Assign AI Collaboration Documentation:

Promote understanding of AI capabilities and limitations through direct experience. Have students use and document specific AI tools in their assignments. For example, students might use an AI writing assistant and reflect on how it influenced their writing process.

Organizing AI Ethics Debates

Promoting critical thinking about the societal and ethical implications of AI can be achieved by organizing structured debates. For instance, students could debate the ethical considerations of using AI in criminal justice decisions.

Assigning Data Visualization Projects Using AI

Developing skills in using AI for data analysis and effective visual communication is essential.
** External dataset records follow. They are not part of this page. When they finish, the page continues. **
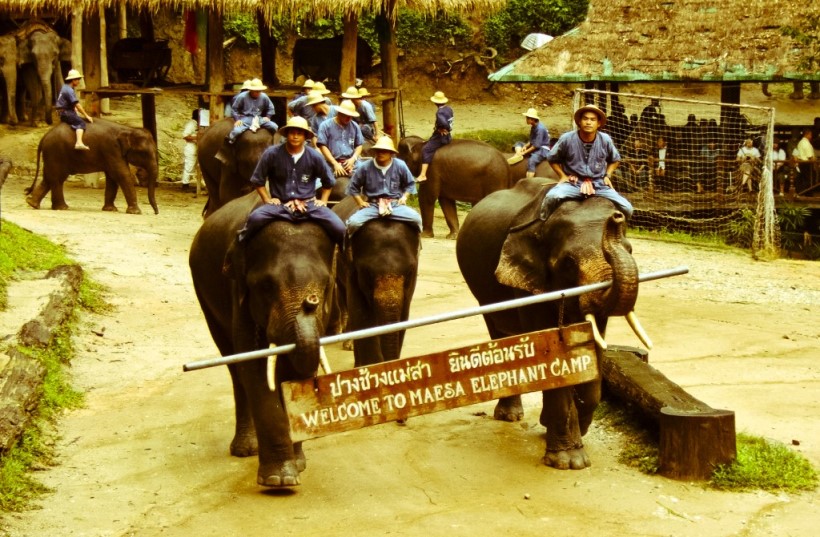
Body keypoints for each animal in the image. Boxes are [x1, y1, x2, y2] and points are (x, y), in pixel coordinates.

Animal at [26, 119, 159, 214]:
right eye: (144, 153)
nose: (156, 213)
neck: (128, 129)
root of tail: (44, 137)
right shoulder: (111, 149)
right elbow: (121, 174)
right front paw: (136, 212)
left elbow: (112, 178)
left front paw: (110, 210)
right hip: (55, 153)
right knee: (57, 178)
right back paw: (62, 208)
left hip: (52, 155)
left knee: (50, 177)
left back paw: (32, 204)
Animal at [189, 193, 336, 486]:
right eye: (266, 286)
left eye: (325, 286)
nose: (310, 302)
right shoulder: (239, 290)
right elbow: (254, 365)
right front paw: (280, 480)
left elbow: (293, 371)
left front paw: (298, 465)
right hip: (203, 292)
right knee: (234, 367)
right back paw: (246, 449)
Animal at [334, 195, 422, 366]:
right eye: (367, 273)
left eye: (409, 271)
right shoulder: (351, 268)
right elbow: (361, 314)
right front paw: (373, 365)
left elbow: (403, 315)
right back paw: (349, 346)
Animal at [454, 177, 648, 468]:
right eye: (568, 263)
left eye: (630, 250)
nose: (615, 217)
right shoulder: (526, 282)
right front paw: (569, 461)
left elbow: (591, 349)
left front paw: (573, 428)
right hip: (483, 292)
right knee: (499, 333)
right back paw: (509, 417)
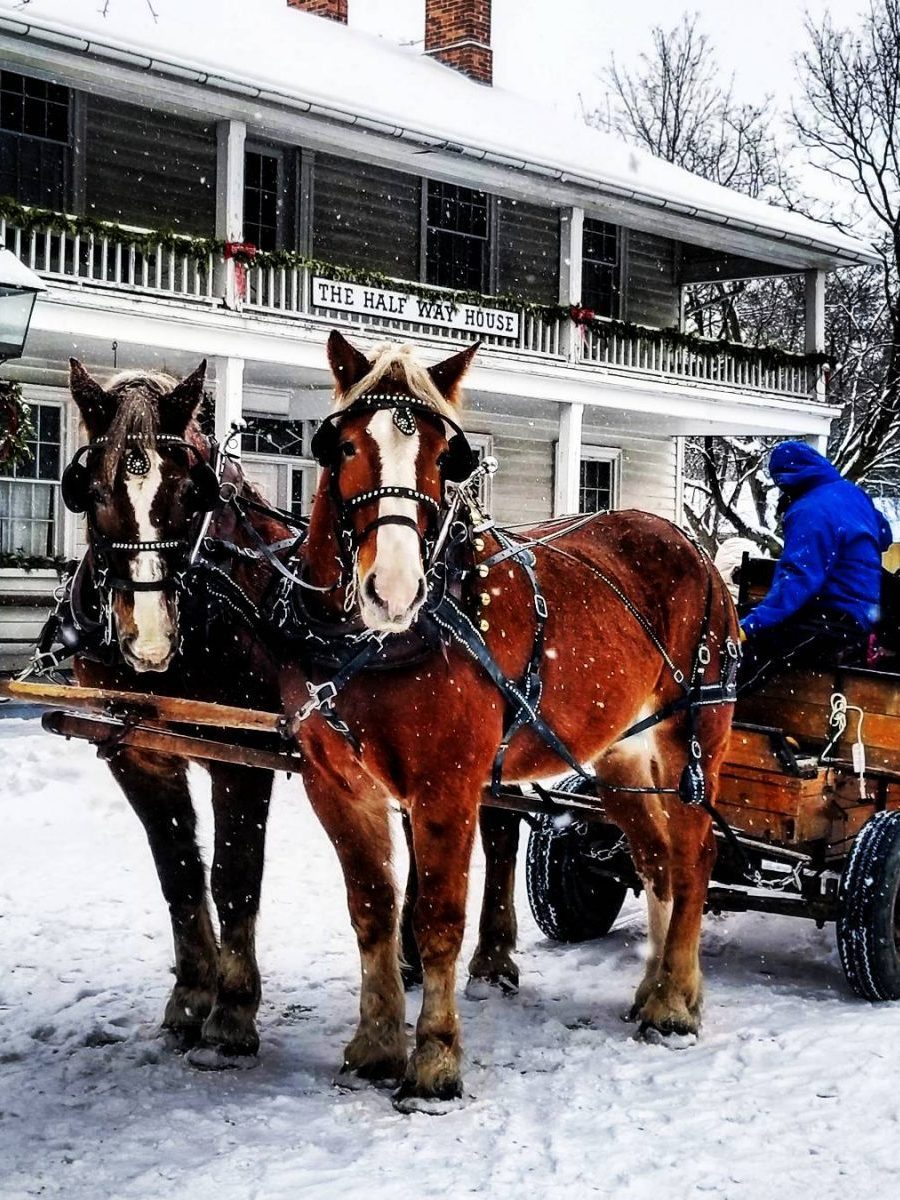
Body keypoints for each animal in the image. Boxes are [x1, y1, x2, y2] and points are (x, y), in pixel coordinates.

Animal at [286, 333, 739, 1108]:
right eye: (343, 445)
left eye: (446, 456)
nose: (394, 589)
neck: (378, 644)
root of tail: (695, 550)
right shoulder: (336, 784)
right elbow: (372, 911)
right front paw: (375, 1044)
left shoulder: (446, 787)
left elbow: (437, 918)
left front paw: (435, 1060)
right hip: (619, 758)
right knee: (656, 861)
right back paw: (655, 988)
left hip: (692, 740)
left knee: (693, 854)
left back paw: (677, 1001)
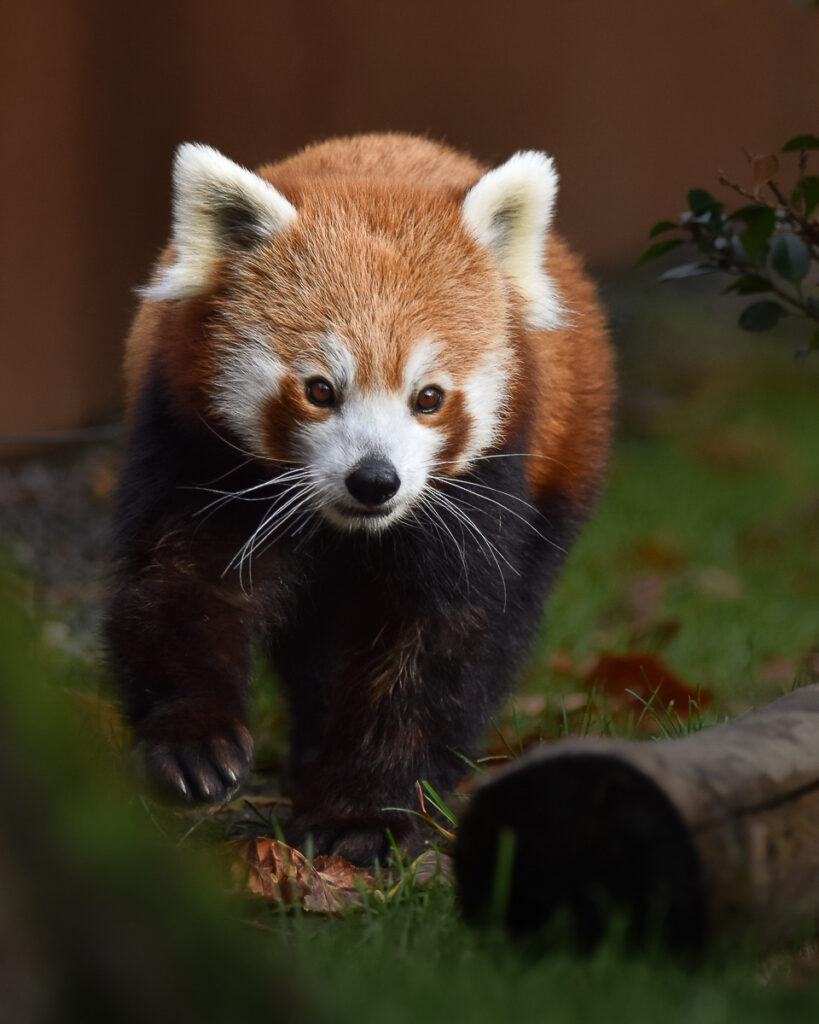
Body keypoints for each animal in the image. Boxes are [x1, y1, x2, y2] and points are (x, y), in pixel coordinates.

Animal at [105, 128, 610, 864]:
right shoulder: (193, 449)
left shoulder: (484, 493)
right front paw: (193, 745)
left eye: (428, 398)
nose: (374, 480)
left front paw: (362, 814)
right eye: (320, 390)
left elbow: (439, 646)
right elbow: (182, 589)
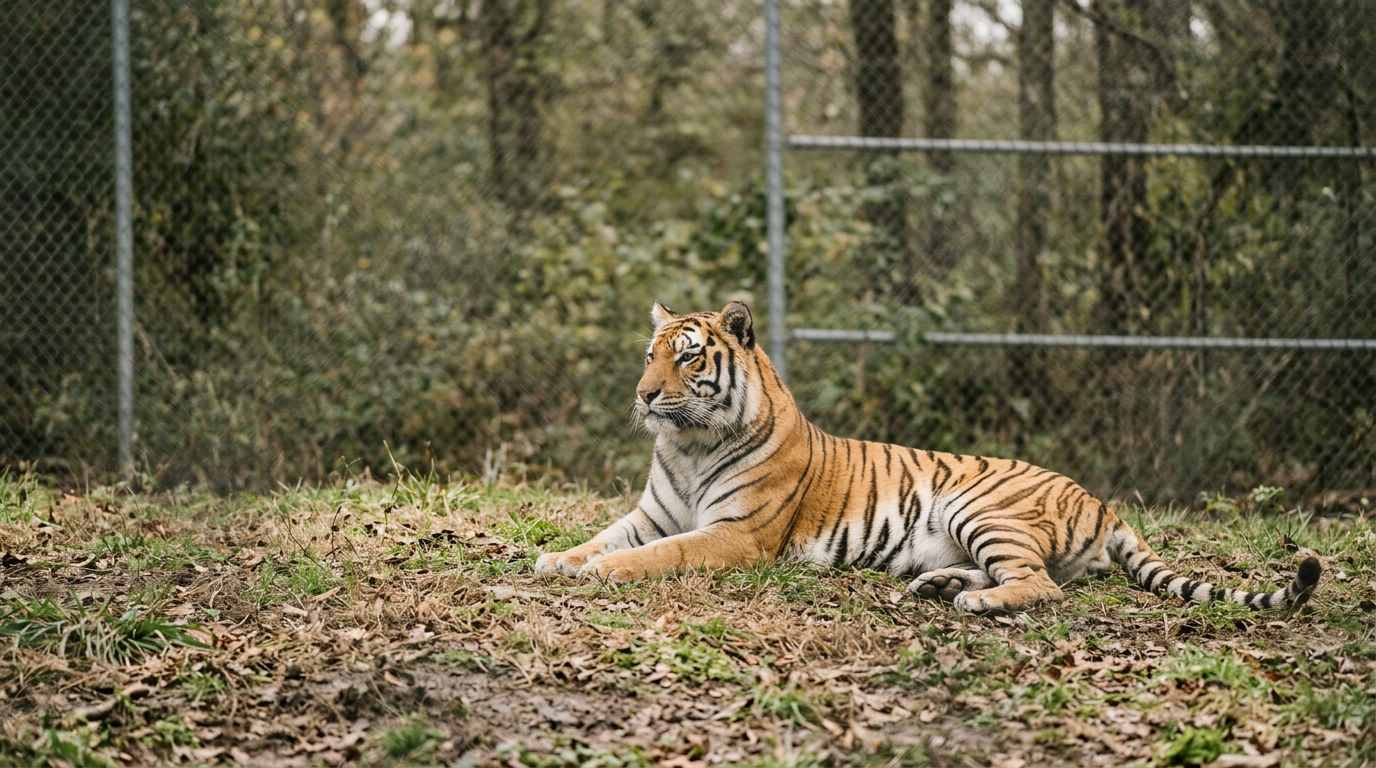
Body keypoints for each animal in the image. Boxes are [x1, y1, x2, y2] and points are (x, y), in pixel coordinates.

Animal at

You can guide students in analyzing and visualizing large datasets with AI tools. For example, students could analyze climate data and create interactive visualizations, enhancing their analytical and presentation skills.

Designing Experiential Learning Activities

Providing hands-on experience by applying course concepts to real-world situations still remains invaluable. Organize field trips, service learning, or community-based research projects. For example, biology students might conduct a local ecosystem survey and present their findings to the city council, bridging theoretical knowledge with practical application.

Conduct Post-Presentation Q&A Sessions

Prepare probing questions and encourage audience participation. Post-presentation Q&A sessions verify a student’s deep understanding of their material and their ability to think on their feet.

What we humans have that AI doesn’t are emotional intelligence and genuine connections. Let’s leverage these strengths to create meaningful assessments, promote critical thinking and human interaction!